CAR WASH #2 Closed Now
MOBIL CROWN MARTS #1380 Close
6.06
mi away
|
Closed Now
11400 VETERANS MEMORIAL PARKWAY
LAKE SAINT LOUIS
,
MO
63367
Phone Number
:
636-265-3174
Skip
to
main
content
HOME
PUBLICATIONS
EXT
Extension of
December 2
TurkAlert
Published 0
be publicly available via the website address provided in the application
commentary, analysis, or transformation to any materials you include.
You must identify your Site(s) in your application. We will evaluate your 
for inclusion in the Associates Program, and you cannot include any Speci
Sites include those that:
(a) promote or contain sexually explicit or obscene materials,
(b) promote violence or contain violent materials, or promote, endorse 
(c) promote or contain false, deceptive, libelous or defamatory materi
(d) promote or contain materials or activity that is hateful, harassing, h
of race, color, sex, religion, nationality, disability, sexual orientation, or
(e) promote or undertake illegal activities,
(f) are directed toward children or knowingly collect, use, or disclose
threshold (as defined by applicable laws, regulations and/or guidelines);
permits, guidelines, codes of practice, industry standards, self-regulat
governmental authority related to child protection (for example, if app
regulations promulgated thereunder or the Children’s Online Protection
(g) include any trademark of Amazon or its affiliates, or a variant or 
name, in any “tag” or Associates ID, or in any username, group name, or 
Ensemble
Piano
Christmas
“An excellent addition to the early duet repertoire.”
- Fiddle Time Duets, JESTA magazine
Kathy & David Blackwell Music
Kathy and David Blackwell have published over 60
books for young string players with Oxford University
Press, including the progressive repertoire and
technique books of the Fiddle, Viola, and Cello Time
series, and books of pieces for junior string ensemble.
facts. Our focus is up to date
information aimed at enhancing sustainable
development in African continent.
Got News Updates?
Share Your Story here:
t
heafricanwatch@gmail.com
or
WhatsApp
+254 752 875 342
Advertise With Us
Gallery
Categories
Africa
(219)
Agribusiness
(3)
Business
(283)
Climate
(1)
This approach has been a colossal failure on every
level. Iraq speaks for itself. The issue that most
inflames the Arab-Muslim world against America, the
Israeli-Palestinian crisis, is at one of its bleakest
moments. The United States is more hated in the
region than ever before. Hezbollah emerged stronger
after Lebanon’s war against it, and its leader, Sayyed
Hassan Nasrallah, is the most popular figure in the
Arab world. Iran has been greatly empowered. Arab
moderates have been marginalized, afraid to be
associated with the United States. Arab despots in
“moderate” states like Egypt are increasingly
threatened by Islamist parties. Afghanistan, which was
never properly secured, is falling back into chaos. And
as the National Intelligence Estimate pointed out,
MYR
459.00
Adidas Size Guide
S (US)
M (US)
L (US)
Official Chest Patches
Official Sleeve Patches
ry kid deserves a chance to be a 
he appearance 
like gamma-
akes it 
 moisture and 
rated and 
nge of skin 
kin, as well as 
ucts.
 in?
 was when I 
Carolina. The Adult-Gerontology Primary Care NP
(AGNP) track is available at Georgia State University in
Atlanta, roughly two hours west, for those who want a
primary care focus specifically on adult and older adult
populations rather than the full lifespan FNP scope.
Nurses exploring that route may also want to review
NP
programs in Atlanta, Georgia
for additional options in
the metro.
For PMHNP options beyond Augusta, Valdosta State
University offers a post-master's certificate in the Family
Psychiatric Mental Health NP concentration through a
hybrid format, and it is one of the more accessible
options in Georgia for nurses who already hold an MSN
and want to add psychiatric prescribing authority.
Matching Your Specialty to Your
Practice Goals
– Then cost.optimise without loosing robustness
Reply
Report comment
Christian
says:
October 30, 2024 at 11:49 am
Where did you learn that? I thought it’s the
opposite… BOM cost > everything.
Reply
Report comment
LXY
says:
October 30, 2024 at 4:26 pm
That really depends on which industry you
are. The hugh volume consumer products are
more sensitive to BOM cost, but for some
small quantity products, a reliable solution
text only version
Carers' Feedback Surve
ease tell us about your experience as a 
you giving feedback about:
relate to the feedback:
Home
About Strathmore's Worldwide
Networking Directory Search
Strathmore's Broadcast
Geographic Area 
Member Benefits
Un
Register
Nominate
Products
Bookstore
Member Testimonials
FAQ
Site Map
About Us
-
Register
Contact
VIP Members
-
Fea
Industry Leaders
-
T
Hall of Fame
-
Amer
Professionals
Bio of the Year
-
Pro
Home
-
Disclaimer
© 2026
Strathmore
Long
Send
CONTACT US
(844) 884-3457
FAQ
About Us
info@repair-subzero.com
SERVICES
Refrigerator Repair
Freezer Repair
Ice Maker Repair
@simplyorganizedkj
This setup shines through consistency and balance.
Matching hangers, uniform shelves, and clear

= = =

■ Instructions for the task ■
Filter the entries above down to the lines that contain the word "string".

■ Result ■
books for young string players with Oxford University
series, and books of pieces for junior string ensemble.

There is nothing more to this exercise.